_About this exercise:_
In the listing below, locate the lines that hold the string "immunohistochemistry". Copy those lines.

_Input:_

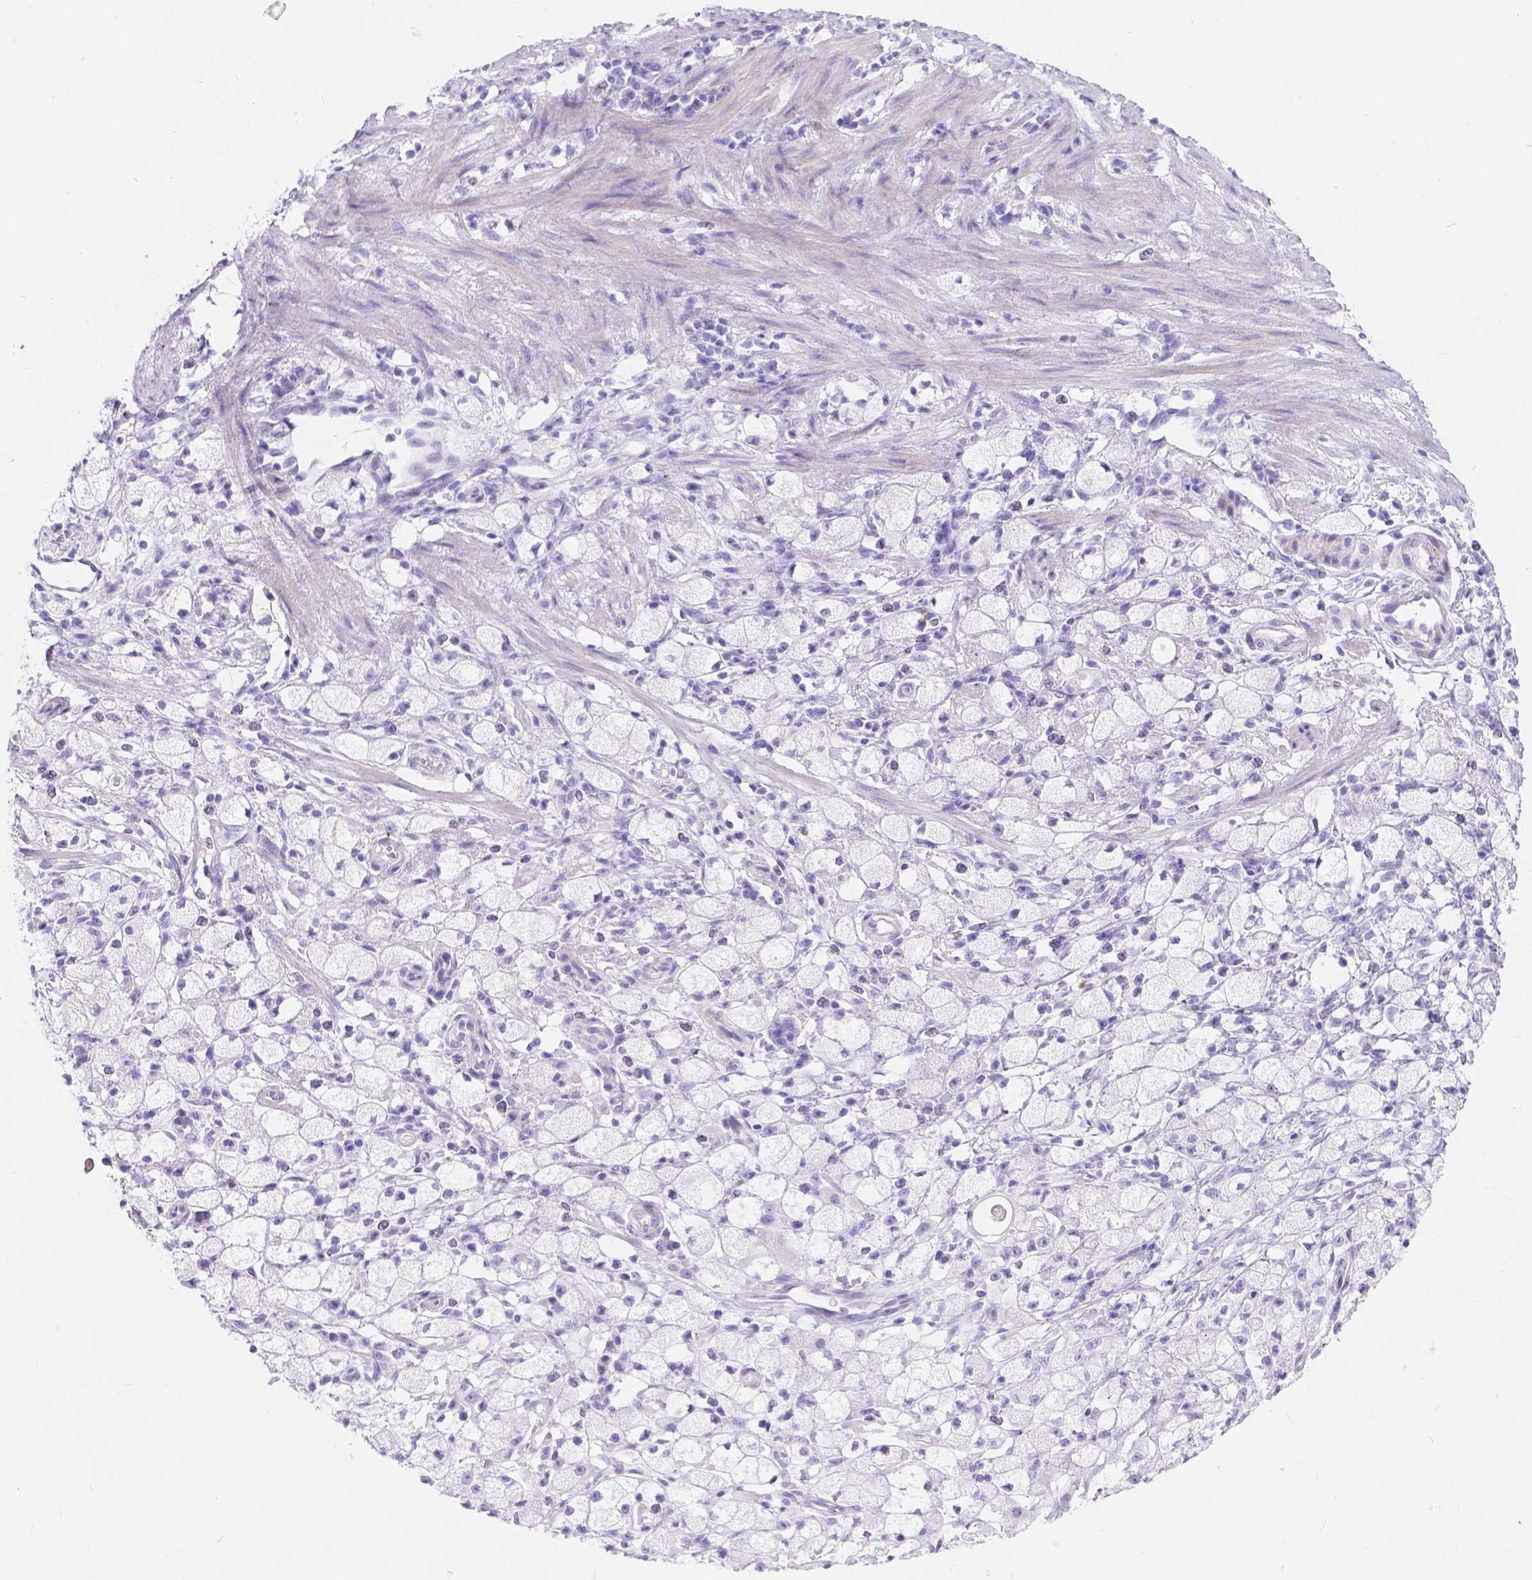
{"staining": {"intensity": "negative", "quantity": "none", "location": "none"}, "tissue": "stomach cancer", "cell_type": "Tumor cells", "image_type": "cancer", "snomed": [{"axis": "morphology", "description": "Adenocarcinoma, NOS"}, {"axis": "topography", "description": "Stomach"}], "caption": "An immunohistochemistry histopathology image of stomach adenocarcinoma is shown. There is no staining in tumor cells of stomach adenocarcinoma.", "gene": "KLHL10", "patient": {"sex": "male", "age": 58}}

...

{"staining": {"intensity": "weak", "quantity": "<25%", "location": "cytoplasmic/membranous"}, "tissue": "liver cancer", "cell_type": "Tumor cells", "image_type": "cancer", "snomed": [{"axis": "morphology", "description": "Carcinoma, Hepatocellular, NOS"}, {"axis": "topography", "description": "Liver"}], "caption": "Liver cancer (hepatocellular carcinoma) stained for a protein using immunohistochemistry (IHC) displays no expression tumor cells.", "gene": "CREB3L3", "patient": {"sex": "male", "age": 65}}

---

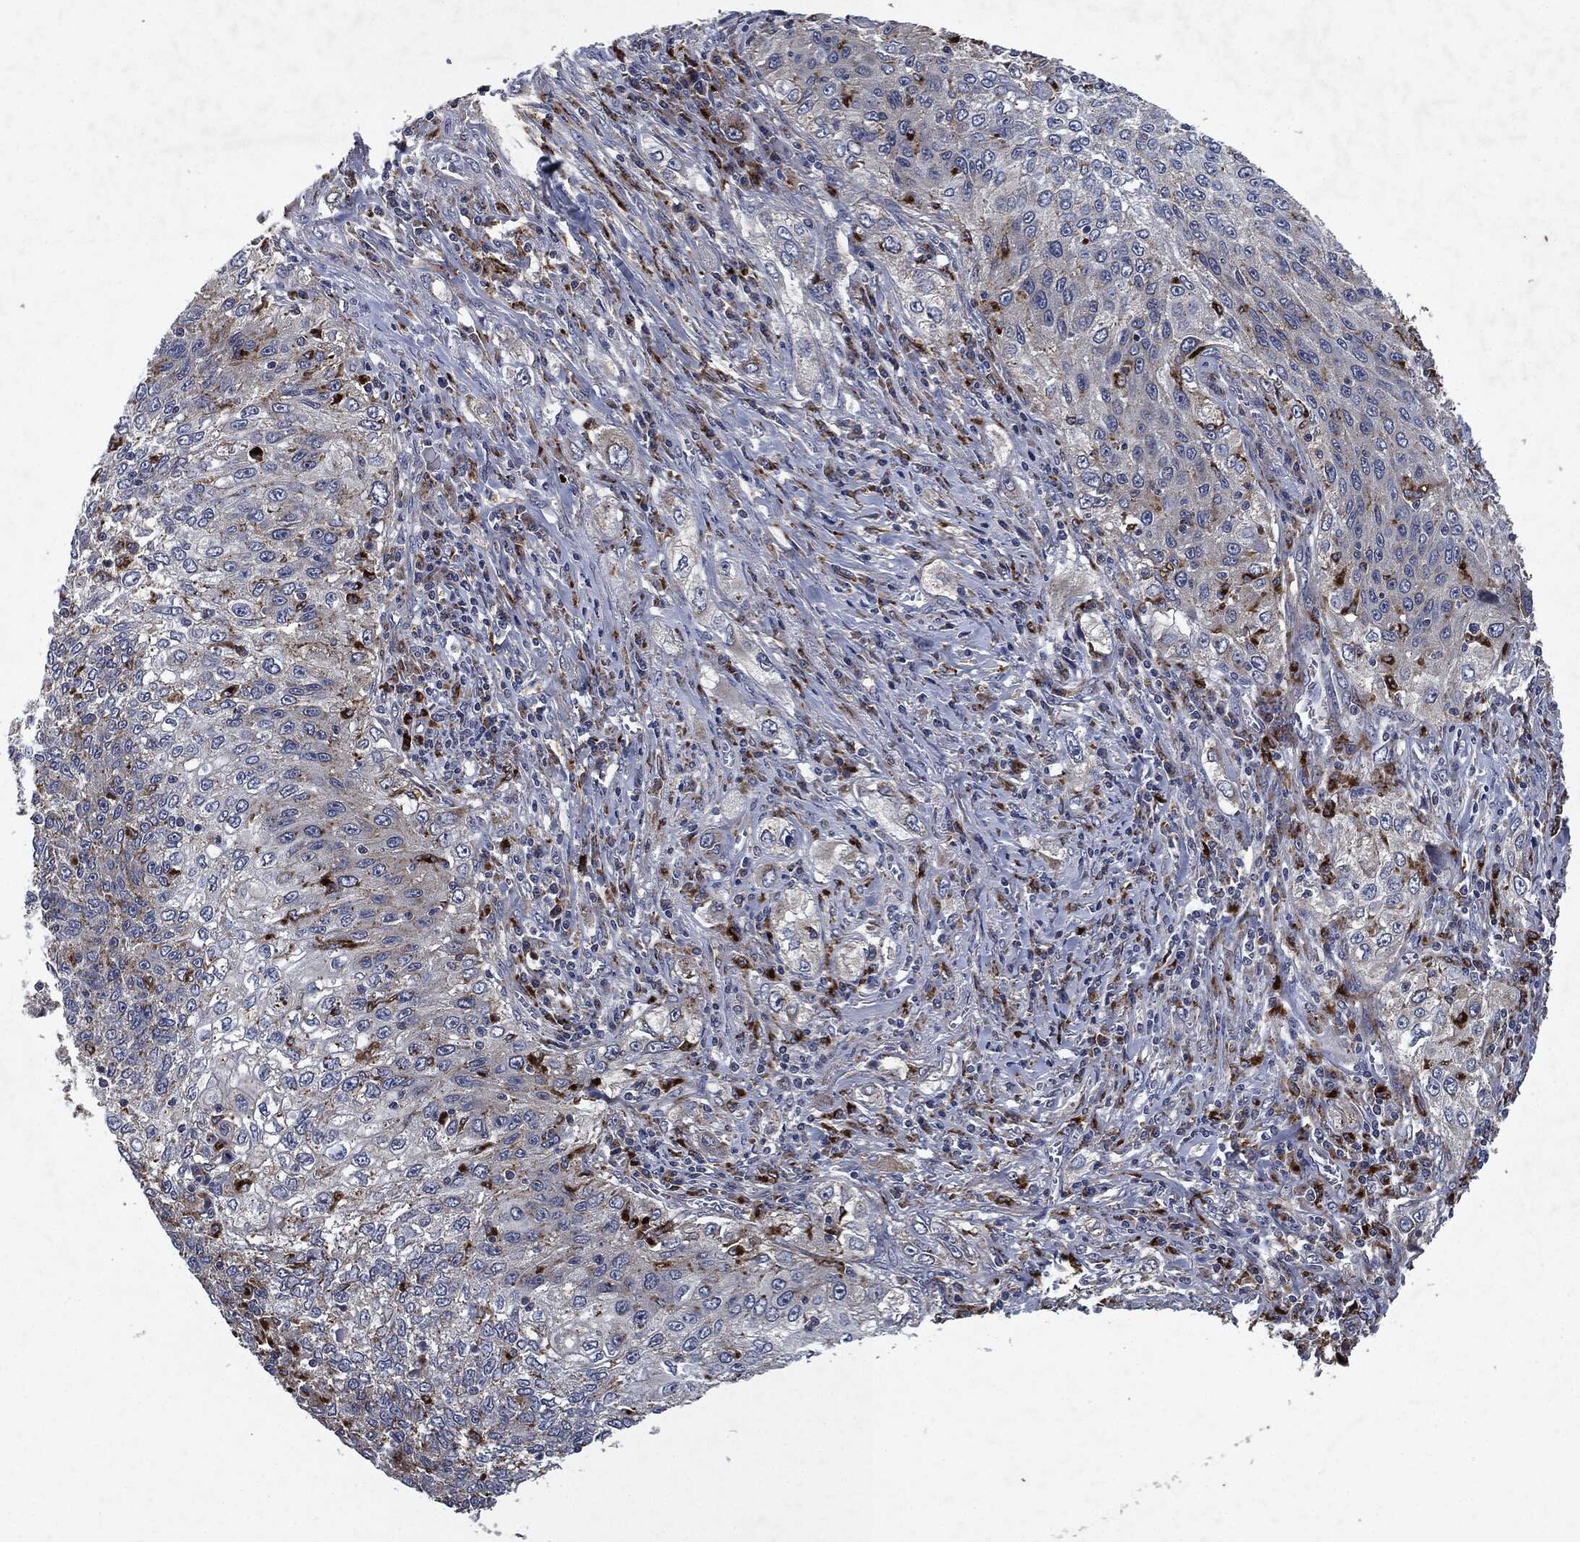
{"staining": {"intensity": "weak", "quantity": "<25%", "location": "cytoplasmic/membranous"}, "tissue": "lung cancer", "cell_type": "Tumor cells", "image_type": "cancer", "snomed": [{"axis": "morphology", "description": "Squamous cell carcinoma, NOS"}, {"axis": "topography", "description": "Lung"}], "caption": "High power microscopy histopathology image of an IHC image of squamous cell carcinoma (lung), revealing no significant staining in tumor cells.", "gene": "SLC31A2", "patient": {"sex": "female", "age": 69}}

_Written response:_
{"staining": {"intensity": "negative", "quantity": "none", "location": "none"}, "tissue": "stomach cancer", "cell_type": "Tumor cells", "image_type": "cancer", "snomed": [{"axis": "morphology", "description": "Adenocarcinoma, NOS"}, {"axis": "topography", "description": "Stomach"}], "caption": "An immunohistochemistry histopathology image of stomach adenocarcinoma is shown. There is no staining in tumor cells of stomach adenocarcinoma.", "gene": "KLHL10", "patient": {"sex": "male", "age": 58}}
{"staining": {"intensity": "weak", "quantity": "<25%", "location": "cytoplasmic/membranous"}, "tissue": "liver cancer", "cell_type": "Tumor cells", "image_type": "cancer", "snomed": [{"axis": "morphology", "description": "Carcinoma, Hepatocellular, NOS"}, {"axis": "topography", "description": "Liver"}], "caption": "Liver cancer (hepatocellular carcinoma) stained for a protein using immunohistochemistry (IHC) displays no expression tumor cells.", "gene": "CREB3L3", "patient": {"sex": "male", "age": 65}}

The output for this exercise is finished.